PROBLEM A
Answer these questions from the passage on the park's birds and plants, marking each answer to match:
(i) Where does the western meadowlark nest?
(ii) How many seeds can an individual tamarisk produce per year?
(iii) What was white sage traditionally used for by local Native Americans?
PROBLEM B
Summarize the passage on the park's birds and plants in two sentences.
PROBLEM C
Reproduce the part of the passage on the park's birds and plants that opens with the words containing "You may also" and closes with "and population growth.".

DOCUMENT EXTRACT
○ ○ ○ ○ ○

You may also hear the sparkling trill of the western meadowlark (Sturnella neglecta), which nests on the ground in dense grass or other low vegetation. It also forages on the ground, preferably in San Diego’s remaining large tracts of grassland. This robin-size bird with a dark “V” on his bright yellow chest is especially vulnerable to urbanization because it cannot adapt to replacement of native plants by foreign weeds. San Diego has more biodiversity than any other county in the continental U.S, but it is also among the most threatened due to development and population growth.
The park boasts at least 50 native-plant species, as well as invasive and/or nonnative species. A showy, moderately invasive plant is the artichoke thistle (Cynara cardunculus), also called “cardoon.” It is easy to identify because the five-foot-high plants dominate some park areas with purple flowerheads as big as your hand. A highly invasive plant is the tamarisk, also called “saltcedar” (Tamarix ramosissima). Originally planted for shade and wind-breaks, the branches are airy with delicate pink flowers and small, scale-like leaves, which often have salt crystals on them. Individuals can produce 500,000 tiny seeds per year and cause drastic environmental impacts. Tamarisks lower the water table, which limits native plant and wildlife diversity because less water is available. It traps alluvial sediments that cause stream channels to narrow and flood more frequently and also increases fire frequency.
There are many hidden treasures here for native-plant lovers. Even in early June when summer is ready to begin, you can discover sacapellote (Acourtia microcephala) still clothed in bristly purple flowers with its large heart-shaped leaves sticky with resin; white sage (Salvia apiana), which was traditionally used by local Native Americans for respiratory problems and spiritual cleansing; salt heliotrope (Heliotropium curvassicum) with its five-pointed stars; Pacific pickleweed (Salicornia pacifica) that was used as a salty “sea bean”; and cheerful yellow coyote melon (Cucurbita foetidissima) in full bloom. Native American and Mexican tribes ate the seeds, used the gourds for ceremonial rattles, and used other parts in cosmetics, detergents, and insecticides.

○ ○ ○ ○ ○

Data excerpts
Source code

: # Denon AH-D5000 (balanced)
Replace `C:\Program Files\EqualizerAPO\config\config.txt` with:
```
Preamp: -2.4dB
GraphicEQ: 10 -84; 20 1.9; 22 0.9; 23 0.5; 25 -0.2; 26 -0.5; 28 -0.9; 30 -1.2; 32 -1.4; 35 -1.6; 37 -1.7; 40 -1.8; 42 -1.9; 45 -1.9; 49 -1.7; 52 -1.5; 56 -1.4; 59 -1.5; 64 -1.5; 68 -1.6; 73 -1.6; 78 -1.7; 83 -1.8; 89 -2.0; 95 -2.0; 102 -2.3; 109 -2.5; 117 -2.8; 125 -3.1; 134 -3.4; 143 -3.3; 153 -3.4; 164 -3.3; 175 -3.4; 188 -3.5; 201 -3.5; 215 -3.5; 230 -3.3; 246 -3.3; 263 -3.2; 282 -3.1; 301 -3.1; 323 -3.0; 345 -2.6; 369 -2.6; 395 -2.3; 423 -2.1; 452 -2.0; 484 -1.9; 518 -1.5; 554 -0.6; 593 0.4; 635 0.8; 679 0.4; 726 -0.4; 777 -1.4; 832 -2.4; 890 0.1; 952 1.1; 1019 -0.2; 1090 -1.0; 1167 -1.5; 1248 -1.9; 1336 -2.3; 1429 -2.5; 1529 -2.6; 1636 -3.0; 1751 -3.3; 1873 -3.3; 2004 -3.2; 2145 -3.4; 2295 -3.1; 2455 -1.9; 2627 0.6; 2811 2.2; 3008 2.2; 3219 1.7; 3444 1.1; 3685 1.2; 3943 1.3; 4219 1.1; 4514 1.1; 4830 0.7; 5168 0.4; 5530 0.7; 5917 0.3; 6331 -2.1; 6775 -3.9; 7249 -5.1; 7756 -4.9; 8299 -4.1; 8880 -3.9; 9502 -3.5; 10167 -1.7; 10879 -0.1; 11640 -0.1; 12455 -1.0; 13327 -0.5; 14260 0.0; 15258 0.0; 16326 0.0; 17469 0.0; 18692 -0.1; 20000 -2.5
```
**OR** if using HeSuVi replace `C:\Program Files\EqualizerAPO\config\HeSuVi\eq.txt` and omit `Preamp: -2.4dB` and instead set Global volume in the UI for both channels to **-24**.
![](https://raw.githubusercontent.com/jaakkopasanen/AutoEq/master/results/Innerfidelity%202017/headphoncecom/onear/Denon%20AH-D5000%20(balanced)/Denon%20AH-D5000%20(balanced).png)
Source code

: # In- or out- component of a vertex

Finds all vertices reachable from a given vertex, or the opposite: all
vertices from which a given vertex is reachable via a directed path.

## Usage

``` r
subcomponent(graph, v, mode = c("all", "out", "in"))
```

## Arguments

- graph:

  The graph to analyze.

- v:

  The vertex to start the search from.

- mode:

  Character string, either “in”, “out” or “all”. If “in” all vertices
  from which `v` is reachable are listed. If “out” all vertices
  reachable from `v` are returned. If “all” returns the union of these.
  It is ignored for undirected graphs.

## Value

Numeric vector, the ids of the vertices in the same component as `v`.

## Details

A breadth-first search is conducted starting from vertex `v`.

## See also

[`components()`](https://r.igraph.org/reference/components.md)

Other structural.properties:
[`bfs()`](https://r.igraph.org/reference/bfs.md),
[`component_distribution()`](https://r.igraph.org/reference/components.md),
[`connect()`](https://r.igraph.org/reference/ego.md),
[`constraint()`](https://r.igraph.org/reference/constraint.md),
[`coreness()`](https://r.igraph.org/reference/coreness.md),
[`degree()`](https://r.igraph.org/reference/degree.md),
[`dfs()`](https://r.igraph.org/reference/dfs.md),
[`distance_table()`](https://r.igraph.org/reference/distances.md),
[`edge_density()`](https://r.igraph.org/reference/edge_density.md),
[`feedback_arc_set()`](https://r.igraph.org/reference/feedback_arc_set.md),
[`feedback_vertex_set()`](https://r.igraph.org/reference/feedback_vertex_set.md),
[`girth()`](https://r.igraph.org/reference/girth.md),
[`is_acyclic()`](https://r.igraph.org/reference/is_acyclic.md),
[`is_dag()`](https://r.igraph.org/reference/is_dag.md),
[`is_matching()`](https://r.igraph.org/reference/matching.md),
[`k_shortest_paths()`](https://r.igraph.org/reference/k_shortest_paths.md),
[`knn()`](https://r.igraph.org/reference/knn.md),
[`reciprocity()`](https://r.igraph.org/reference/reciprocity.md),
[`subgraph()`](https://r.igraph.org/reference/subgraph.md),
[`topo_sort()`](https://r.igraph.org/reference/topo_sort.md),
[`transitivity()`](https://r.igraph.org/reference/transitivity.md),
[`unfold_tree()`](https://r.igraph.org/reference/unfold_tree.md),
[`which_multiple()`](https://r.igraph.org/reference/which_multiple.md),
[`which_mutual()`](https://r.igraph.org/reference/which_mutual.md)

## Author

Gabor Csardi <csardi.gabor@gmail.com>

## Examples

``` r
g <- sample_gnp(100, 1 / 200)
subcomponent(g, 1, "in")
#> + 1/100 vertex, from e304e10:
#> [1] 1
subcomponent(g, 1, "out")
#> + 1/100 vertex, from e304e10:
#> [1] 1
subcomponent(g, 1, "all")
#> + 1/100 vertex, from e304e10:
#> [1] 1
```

○ ○ ○ ○ ○

ANSWER A
(i) On the ground in dense grass or other low vegetation.
(ii) 500,000 tiny seeds.
(iii) Respiratory problems and spiritual cleansing.

ANSWER B
The western meadowlark, a ground-nesting and ground-foraging bird, is especially vulnerable to urbanization in San Diego, a county with high biodiversity that is also among the most threatened by development and population growth. The park holds at least 50 native-plant species alongside invasive ones such as the artichoke thistle and the highly damaging tamarisk, as well as native plants like sacapellote, white sage, salt heliotrope, Pacific pickleweed and coyote melon.

ANSWER C
You may also hear the sparkling trill of the western meadowlark (Sturnella neglecta), which nests on the ground in dense grass or other low vegetation. It also forages on the ground, preferably in San Diego’s remaining large tracts of grassland. This robin-size bird with a dark “V” on his bright yellow chest is especially vulnerable to urbanization because it cannot adapt to replacement of native plants by foreign weeds. San Diego has more biodiversity than any other county in the continental U.S, but it is also among the most threatened due to development and population growth.